Here’s some of the “before” pictures, from the days when I was still fumbling around with a camera and doing the best I can, of a few magic pencils:


Photography is always tradeoffs – if I put this against a darker background, the colors would pop more, but the shutter would stay open longer, making it harder to stay in focus.  To let in more light, you can open up the aperture more, but then you lose the depth of field.   It was driving me crazy.  The closeups were good enough to convey the information, but that’s about all.  We’ve got a Kurtz & Moneghan:


A couple “Mabies Patent Oct. 3 1854":



An “A.G. Day”:


An Edward Todd:


and finally, an unmarked piece with an interesting finial:


I had plenty of readers cursing the darkness of my pictures (and my photography skills), but none were stepping up to light a candle, other than the vague and unhelpful “get better lighting” comments.  Then, after I posted one unfortunate picture, my friend Daniel Kirchheimer used a couple magic words that changed everything: “spot metering” and “aperture priority.”   “Spot metering” is a setting on a camera which allows you to measure the light – and therefore set the exposure – at a certain point in the frame, rather than having the camera gauge the overall light in the picture and average things out.
- - -
▶ _Stated task_: How would the passage about photographing magic pencils read from "I had plenty" up to and including "average things out." if "candle" were changed to "lantern"? The listing here comes from a separate source.
- - -
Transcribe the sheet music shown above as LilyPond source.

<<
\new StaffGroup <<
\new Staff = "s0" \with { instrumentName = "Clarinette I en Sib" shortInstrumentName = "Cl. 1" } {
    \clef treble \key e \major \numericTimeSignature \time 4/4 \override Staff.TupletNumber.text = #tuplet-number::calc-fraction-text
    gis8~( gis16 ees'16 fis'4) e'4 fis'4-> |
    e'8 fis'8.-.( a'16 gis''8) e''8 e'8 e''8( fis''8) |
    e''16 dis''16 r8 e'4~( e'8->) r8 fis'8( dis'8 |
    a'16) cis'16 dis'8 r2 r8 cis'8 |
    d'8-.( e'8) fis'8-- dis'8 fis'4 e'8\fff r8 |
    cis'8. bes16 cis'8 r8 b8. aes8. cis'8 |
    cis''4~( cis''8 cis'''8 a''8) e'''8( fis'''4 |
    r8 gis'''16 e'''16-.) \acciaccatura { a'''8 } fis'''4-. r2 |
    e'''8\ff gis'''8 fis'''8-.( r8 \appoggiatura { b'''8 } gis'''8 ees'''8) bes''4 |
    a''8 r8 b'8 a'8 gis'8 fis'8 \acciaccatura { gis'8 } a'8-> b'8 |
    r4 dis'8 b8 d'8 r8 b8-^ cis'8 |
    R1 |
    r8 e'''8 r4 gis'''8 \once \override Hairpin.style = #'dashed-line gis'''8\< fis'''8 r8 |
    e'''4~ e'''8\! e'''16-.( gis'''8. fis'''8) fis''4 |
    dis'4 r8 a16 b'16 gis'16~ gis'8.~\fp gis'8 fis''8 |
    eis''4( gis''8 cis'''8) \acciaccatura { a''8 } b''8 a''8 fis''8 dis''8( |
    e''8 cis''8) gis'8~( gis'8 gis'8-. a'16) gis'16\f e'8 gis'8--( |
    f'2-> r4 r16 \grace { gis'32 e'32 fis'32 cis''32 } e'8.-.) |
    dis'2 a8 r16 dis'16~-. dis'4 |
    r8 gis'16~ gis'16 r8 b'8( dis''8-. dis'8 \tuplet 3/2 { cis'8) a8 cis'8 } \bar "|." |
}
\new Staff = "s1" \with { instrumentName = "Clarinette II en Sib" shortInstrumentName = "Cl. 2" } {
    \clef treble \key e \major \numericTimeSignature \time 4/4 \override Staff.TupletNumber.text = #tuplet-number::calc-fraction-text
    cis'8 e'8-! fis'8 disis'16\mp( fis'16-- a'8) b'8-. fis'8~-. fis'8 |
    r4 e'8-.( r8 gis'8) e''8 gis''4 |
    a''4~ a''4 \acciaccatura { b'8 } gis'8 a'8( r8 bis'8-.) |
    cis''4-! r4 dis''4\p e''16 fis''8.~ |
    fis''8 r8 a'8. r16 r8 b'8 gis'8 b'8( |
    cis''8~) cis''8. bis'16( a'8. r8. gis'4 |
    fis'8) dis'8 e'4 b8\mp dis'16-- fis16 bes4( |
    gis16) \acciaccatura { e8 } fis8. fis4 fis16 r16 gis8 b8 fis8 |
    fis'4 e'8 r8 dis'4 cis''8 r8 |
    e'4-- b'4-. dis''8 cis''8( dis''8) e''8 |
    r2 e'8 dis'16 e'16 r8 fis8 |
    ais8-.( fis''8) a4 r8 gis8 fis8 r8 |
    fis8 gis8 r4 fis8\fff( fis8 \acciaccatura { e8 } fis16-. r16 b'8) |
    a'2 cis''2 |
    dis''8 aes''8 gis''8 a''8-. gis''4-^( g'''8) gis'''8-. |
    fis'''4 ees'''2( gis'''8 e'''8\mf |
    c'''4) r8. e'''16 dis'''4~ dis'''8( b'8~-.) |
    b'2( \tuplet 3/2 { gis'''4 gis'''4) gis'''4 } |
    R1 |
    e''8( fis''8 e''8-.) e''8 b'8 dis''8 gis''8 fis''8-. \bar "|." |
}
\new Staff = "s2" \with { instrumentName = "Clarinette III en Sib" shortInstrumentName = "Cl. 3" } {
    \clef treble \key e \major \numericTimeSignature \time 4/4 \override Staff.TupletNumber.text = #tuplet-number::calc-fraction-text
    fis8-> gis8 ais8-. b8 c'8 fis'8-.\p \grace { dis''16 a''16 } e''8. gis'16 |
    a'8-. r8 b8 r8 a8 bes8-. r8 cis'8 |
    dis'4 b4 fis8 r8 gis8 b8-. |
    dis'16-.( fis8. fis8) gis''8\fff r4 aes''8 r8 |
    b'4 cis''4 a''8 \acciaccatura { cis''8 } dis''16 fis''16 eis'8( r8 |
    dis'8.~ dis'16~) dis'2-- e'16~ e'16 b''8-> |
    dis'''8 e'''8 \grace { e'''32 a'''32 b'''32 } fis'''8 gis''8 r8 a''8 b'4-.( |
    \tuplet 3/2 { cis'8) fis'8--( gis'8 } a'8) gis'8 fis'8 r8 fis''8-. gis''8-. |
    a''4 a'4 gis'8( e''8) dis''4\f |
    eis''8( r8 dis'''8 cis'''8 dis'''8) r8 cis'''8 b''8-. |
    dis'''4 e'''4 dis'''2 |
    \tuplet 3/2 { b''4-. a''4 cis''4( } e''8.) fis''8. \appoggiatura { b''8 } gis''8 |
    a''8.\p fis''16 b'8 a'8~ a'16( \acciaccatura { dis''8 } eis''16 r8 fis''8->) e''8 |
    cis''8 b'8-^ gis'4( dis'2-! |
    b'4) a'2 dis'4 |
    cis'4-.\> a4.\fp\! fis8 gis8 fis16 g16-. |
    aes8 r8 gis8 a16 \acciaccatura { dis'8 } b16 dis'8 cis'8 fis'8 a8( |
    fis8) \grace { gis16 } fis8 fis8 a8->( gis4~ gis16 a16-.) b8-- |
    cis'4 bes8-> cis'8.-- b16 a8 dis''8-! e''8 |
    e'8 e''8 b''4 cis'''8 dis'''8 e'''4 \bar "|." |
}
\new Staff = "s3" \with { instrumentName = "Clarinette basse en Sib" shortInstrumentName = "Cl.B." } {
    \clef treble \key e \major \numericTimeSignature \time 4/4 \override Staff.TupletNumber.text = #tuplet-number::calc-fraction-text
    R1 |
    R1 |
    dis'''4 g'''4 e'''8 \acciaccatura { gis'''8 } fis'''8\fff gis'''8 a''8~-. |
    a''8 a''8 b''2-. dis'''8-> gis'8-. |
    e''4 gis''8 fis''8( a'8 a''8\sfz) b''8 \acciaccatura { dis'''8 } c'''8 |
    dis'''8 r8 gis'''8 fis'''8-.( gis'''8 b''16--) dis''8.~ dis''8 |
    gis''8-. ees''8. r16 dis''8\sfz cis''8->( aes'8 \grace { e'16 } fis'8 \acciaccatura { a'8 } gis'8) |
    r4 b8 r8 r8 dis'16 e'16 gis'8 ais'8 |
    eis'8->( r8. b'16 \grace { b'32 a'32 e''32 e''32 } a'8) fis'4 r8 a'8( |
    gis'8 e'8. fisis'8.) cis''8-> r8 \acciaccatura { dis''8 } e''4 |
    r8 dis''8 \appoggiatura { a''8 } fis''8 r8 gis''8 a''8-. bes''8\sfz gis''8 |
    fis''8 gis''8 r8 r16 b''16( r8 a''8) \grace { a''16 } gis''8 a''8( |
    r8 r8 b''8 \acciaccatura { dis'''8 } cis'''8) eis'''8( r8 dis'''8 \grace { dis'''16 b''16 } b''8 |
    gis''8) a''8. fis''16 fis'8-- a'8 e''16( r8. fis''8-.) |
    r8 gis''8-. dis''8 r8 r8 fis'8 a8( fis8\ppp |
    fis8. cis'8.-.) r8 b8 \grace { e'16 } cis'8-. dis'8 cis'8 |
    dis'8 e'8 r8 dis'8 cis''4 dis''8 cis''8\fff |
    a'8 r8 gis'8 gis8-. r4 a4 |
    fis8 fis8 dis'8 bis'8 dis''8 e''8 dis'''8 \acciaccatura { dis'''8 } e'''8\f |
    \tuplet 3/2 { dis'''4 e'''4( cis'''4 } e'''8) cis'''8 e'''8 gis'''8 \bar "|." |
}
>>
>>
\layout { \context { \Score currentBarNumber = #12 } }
- - -
▶ _Solution below_:
I had plenty of readers cursing the darkness of my pictures (and my photography skills), but none were stepping up to light a lantern, other than the vague and unhelpful “get better lighting” comments.  Then, after I posted one unfortunate picture, my friend Daniel Kirchheimer used a couple magic words that changed everything: “spot metering” and “aperture priority.”   “Spot metering” is a setting on a camera which allows you to measure the light – and therefore set the exposure – at a certain point in the frame, rather than having the camera gauge the overall light in the picture and average things out.